§ **What needs to be done**
Give back exactly the lines from the beginning of the listing below to the line holding "X162979318Y-55168783D03*", both ends included; the pictures stay out.

● ● ● ● ●

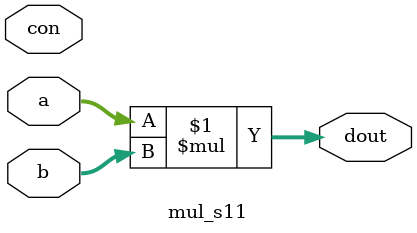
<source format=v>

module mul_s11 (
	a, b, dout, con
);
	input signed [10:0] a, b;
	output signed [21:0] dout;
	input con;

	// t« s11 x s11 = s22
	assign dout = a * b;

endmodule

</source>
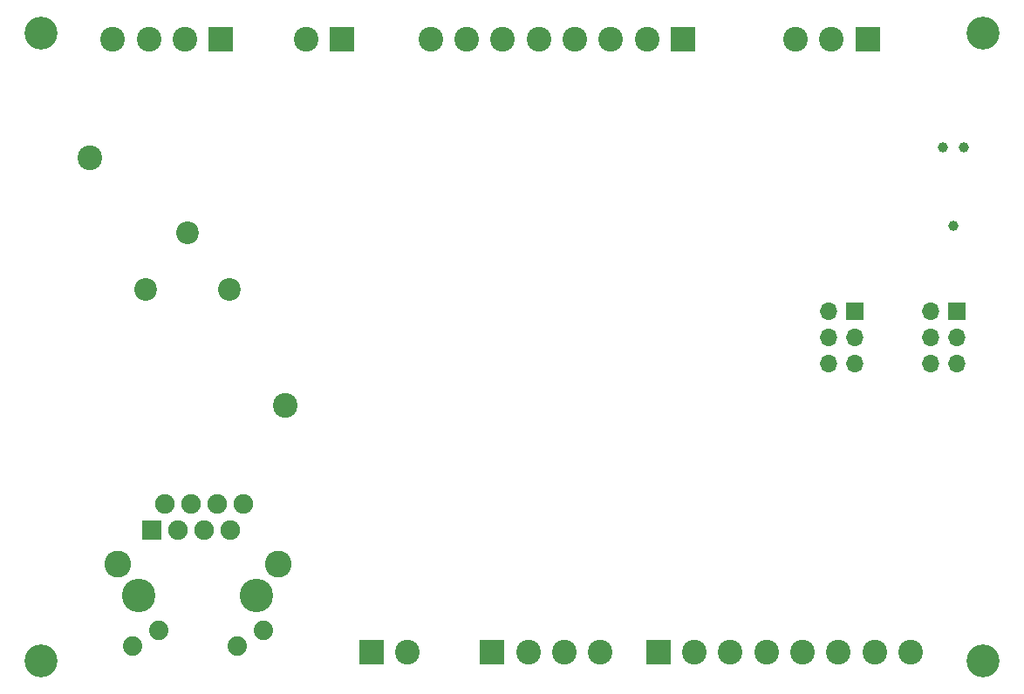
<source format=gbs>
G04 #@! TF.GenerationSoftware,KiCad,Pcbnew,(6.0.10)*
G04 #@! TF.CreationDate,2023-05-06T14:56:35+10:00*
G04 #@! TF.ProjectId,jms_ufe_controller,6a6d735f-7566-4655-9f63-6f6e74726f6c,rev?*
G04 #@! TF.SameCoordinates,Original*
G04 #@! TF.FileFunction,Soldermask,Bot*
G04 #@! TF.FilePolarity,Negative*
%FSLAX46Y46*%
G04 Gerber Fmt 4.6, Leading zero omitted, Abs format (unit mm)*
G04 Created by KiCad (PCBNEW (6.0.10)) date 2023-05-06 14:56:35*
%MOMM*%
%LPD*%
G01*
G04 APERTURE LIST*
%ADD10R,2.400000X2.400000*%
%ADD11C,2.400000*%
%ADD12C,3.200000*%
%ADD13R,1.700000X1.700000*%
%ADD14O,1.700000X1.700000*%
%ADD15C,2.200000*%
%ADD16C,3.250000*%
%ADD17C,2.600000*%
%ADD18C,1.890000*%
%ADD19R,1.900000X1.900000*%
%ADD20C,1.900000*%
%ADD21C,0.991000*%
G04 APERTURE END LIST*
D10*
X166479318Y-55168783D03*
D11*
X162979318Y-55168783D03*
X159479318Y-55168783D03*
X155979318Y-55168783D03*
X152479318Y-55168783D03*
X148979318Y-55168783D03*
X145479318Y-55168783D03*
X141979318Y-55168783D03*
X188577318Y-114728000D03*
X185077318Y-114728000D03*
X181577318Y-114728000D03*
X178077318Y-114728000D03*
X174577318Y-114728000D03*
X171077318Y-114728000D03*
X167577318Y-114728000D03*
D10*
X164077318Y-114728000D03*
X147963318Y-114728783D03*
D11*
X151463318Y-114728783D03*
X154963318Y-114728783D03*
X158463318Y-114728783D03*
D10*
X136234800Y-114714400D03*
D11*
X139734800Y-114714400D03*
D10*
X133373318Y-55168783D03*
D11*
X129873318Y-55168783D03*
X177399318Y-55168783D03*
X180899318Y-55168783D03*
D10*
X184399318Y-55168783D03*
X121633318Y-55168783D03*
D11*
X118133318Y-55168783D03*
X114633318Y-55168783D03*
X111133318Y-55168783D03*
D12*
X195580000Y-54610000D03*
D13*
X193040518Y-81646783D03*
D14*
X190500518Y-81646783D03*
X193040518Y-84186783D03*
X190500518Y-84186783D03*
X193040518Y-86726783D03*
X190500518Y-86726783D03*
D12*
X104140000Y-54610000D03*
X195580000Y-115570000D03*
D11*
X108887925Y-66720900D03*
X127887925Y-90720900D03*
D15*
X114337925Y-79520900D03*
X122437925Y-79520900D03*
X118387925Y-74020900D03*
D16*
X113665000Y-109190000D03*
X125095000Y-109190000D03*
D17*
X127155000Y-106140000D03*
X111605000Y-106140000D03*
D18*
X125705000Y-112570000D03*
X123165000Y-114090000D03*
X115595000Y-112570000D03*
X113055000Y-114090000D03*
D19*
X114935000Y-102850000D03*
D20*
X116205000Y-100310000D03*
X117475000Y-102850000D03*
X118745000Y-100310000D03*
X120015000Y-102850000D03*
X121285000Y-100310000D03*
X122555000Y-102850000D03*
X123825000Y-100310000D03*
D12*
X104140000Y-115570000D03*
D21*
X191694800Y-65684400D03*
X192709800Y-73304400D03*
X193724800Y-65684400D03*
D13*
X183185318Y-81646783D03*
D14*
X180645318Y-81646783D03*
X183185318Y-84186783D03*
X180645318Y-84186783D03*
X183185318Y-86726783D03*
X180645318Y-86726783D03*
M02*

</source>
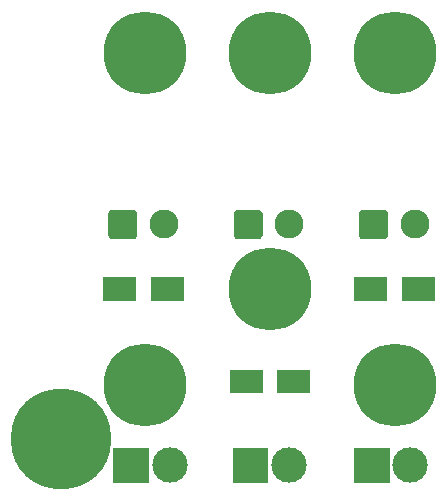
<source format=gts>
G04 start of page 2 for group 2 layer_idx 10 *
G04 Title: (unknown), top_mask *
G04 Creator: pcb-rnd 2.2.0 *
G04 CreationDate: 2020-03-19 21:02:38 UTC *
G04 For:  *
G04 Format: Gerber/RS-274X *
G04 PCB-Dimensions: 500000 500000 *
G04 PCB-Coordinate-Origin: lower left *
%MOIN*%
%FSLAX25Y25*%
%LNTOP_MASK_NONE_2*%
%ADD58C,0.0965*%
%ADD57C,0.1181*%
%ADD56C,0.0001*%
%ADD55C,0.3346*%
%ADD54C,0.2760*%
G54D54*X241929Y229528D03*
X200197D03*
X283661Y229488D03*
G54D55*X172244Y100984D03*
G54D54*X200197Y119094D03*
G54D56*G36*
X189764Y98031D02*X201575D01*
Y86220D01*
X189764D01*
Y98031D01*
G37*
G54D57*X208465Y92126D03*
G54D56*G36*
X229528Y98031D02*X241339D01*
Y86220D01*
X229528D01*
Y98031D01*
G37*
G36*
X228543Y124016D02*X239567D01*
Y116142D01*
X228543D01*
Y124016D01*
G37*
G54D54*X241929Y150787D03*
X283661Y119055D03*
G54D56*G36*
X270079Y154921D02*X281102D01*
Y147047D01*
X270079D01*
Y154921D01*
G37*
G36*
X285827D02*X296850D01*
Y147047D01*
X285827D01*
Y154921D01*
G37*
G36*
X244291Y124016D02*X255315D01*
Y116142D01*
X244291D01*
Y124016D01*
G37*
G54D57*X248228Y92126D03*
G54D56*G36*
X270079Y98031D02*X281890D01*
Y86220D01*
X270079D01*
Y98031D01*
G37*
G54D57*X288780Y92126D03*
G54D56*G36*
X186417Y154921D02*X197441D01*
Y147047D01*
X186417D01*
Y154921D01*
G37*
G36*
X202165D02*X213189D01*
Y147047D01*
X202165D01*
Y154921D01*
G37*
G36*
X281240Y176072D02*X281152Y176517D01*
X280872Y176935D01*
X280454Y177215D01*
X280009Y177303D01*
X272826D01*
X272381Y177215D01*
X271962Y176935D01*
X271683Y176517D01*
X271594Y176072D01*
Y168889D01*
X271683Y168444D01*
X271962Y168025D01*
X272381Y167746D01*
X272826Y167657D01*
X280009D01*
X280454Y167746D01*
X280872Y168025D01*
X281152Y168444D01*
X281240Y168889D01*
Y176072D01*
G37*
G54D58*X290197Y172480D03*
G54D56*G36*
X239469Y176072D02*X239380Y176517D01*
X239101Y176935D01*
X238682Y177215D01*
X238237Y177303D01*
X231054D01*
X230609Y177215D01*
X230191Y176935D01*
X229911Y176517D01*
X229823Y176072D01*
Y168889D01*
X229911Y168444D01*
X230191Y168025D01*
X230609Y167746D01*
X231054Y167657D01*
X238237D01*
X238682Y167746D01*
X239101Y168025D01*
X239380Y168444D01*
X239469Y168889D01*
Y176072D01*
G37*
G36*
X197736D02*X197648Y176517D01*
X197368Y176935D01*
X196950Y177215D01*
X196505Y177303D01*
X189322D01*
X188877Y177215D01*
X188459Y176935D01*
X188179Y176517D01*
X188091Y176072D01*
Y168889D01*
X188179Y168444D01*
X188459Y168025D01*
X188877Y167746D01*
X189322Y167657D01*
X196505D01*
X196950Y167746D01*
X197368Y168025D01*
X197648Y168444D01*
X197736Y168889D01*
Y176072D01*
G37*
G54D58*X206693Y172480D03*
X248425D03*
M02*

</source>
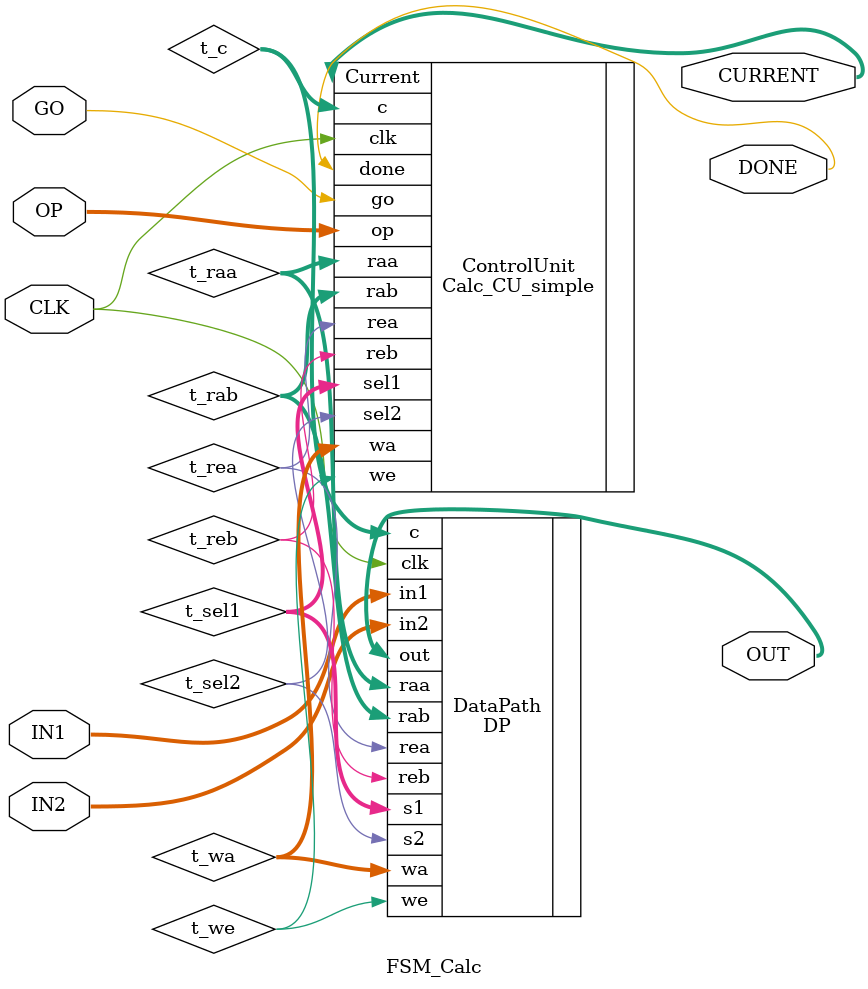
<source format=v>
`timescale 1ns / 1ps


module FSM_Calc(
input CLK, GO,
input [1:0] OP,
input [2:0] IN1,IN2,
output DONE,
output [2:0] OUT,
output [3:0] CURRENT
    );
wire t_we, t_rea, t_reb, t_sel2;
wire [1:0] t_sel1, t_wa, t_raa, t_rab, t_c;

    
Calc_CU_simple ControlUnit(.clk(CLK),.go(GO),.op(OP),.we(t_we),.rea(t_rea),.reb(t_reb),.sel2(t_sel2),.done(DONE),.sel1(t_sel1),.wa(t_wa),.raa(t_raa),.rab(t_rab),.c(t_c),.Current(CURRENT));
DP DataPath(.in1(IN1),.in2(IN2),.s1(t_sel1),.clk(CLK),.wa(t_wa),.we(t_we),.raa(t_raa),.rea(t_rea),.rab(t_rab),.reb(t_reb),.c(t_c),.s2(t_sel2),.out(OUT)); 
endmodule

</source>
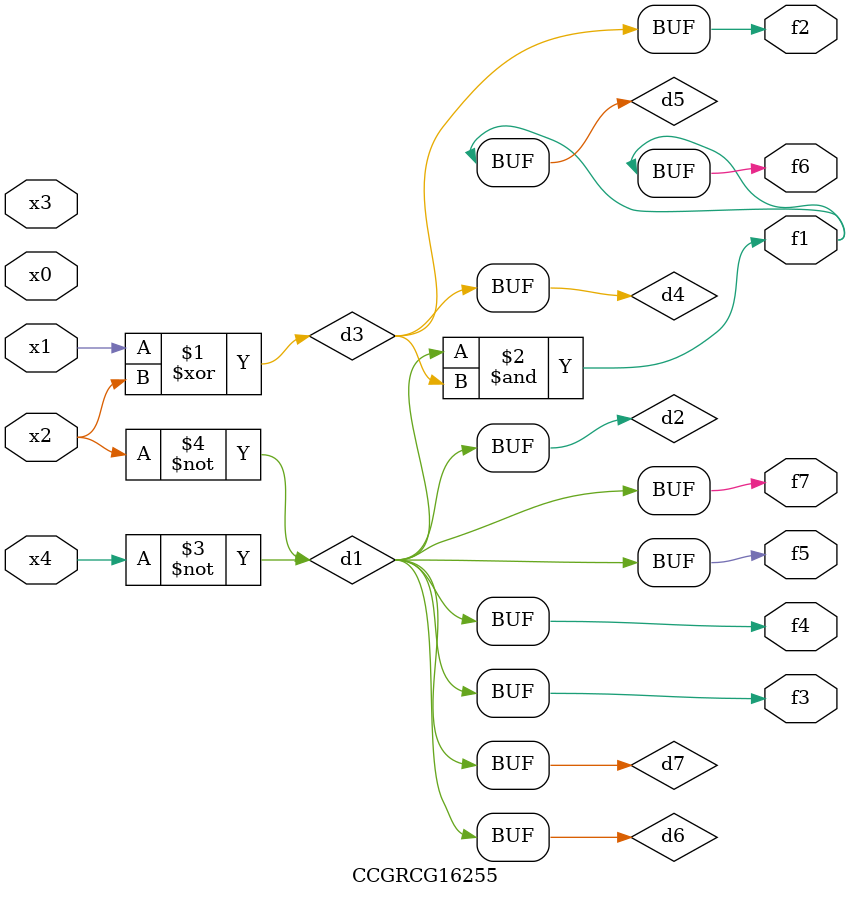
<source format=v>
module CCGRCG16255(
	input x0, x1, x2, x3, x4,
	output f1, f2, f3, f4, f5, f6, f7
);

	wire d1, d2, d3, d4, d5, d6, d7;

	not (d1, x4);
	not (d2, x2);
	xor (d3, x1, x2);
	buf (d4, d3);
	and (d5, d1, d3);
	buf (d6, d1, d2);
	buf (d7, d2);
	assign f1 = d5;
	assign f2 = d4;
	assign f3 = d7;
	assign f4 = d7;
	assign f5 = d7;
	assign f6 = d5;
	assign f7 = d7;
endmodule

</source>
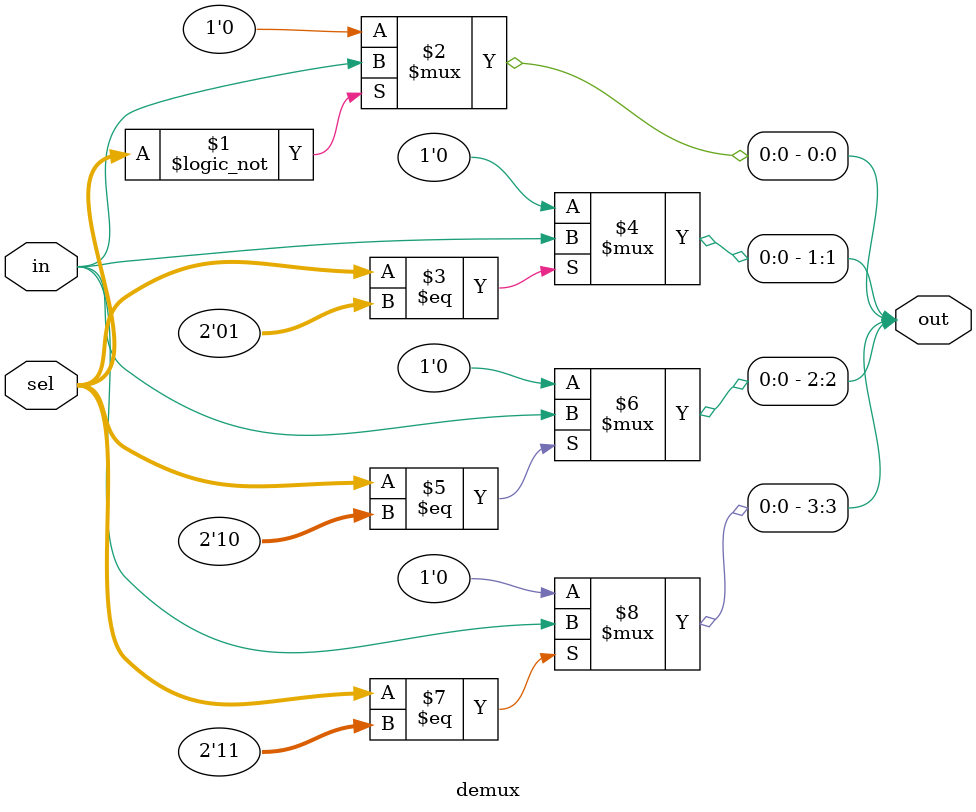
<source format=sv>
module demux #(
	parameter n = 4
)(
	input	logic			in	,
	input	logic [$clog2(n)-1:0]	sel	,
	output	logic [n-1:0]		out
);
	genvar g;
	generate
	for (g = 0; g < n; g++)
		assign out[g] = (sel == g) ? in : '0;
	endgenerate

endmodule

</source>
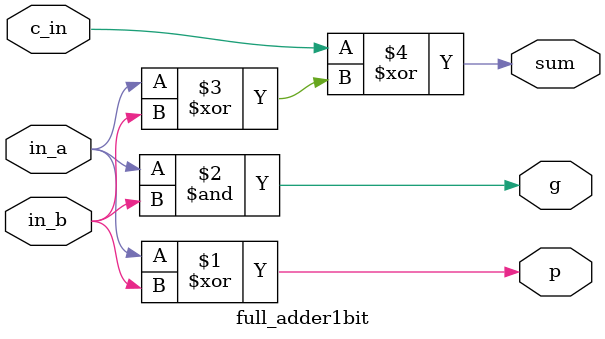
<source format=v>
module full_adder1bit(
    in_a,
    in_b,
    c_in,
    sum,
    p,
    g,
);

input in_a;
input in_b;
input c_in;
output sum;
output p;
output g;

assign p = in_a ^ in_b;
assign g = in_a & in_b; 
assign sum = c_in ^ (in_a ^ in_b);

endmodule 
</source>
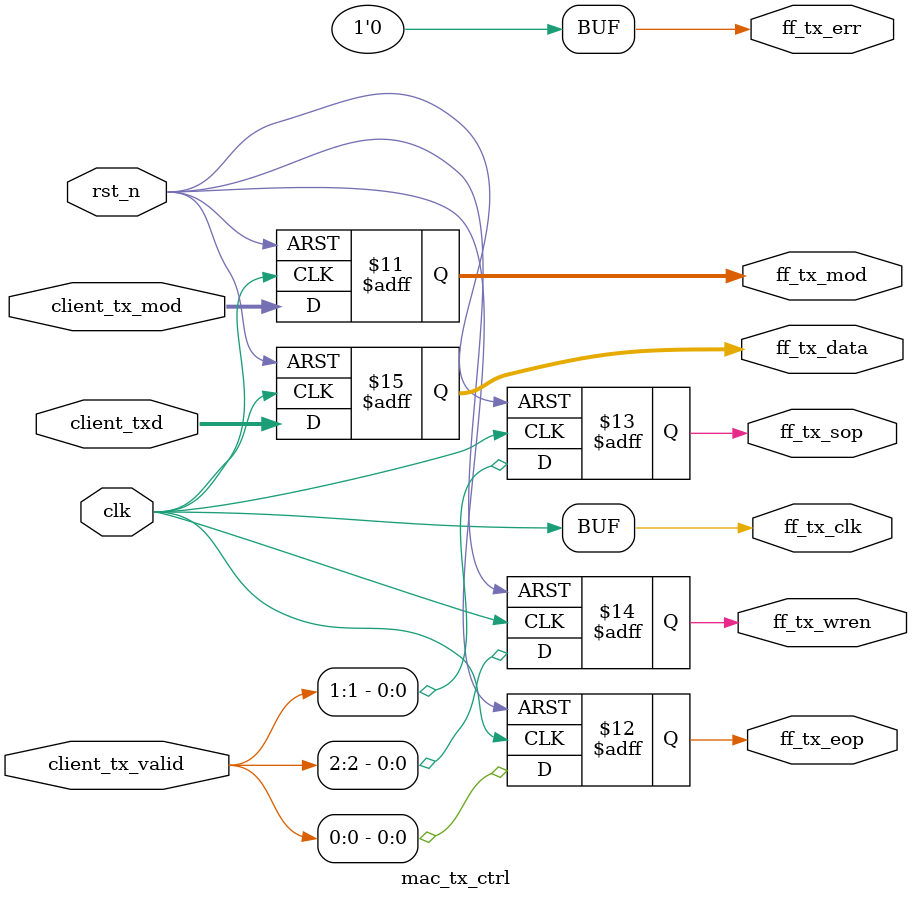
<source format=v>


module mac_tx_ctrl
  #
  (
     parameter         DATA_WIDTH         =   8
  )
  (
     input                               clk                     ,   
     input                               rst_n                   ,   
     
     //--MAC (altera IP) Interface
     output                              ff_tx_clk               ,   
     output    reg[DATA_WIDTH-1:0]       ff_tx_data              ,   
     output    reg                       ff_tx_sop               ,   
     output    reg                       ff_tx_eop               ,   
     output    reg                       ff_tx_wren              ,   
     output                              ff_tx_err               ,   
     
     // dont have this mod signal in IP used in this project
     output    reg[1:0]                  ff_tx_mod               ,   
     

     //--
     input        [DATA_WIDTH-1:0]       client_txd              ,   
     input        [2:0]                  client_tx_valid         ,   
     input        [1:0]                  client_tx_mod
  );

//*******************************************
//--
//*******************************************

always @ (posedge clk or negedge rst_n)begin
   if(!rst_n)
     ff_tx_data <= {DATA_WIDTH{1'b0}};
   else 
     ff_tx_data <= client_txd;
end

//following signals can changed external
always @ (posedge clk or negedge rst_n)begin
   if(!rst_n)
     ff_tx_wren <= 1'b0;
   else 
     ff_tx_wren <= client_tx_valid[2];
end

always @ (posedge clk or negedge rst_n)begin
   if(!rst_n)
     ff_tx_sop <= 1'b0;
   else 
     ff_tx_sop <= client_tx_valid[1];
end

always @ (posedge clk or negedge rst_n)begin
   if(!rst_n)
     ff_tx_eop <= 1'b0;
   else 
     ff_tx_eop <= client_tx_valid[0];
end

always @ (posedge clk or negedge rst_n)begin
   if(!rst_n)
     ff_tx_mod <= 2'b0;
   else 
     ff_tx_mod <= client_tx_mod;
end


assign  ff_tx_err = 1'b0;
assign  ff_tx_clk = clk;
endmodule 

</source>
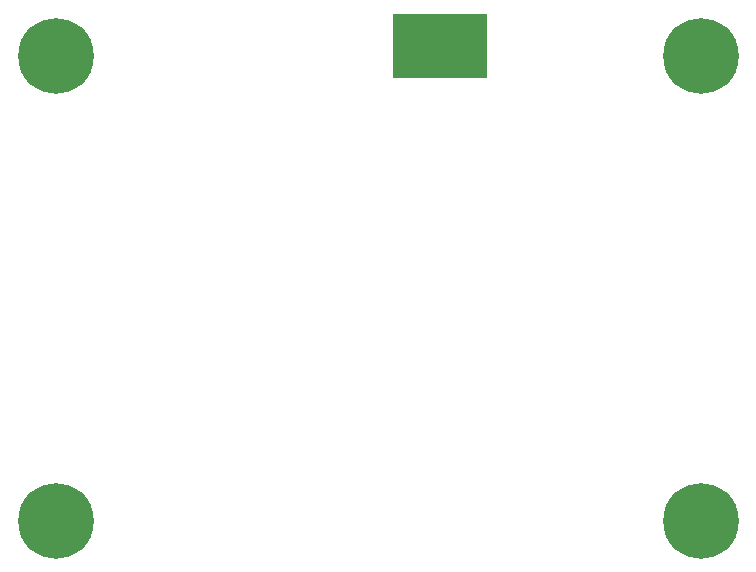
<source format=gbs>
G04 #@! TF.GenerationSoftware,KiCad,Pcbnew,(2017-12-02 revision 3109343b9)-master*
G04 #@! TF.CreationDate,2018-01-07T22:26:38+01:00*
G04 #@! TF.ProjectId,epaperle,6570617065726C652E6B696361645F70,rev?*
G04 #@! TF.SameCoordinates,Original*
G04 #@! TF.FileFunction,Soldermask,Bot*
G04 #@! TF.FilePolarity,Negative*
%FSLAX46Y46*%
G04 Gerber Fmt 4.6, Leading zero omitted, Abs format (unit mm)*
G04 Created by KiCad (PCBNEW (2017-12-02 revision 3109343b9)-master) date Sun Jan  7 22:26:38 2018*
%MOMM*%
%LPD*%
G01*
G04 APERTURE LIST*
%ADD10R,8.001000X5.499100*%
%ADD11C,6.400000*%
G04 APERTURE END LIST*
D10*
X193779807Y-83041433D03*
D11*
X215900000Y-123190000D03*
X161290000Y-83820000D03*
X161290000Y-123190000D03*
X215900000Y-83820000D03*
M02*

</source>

● ● ● ● ●

§ **Task answer**
<source format=v>

module mul_s11 (
	a, b, dout, con
);
	input signed [10:0] a, b;
	output signed [21:0] dout;
	input con;

	// t« s11 x s11 = s22
	assign dout = a * b;

endmodule

</source>
<source format=gbs>
G04 #@! TF.GenerationSoftware,KiCad,Pcbnew,(6.0.10)*
G04 #@! TF.CreationDate,2023-05-06T14:56:35+10:00*
G04 #@! TF.ProjectId,jms_ufe_controller,6a6d735f-7566-4655-9f63-6f6e74726f6c,rev?*
G04 #@! TF.SameCoordinates,Original*
G04 #@! TF.FileFunction,Soldermask,Bot*
G04 #@! TF.FilePolarity,Negative*
%FSLAX46Y46*%
G04 Gerber Fmt 4.6, Leading zero omitted, Abs format (unit mm)*
G04 Created by KiCad (PCBNEW (6.0.10)) date 2023-05-06 14:56:35*
%MOMM*%
%LPD*%
G01*
G04 APERTURE LIST*
%ADD10R,2.400000X2.400000*%
%ADD11C,2.400000*%
%ADD12C,3.200000*%
%ADD13R,1.700000X1.700000*%
%ADD14O,1.700000X1.700000*%
%ADD15C,2.200000*%
%ADD16C,3.250000*%
%ADD17C,2.600000*%
%ADD18C,1.890000*%
%ADD19R,1.900000X1.900000*%
%ADD20C,1.900000*%
%ADD21C,0.991000*%
G04 APERTURE END LIST*
D10*
X166479318Y-55168783D03*
D11*
X162979318Y-55168783D03*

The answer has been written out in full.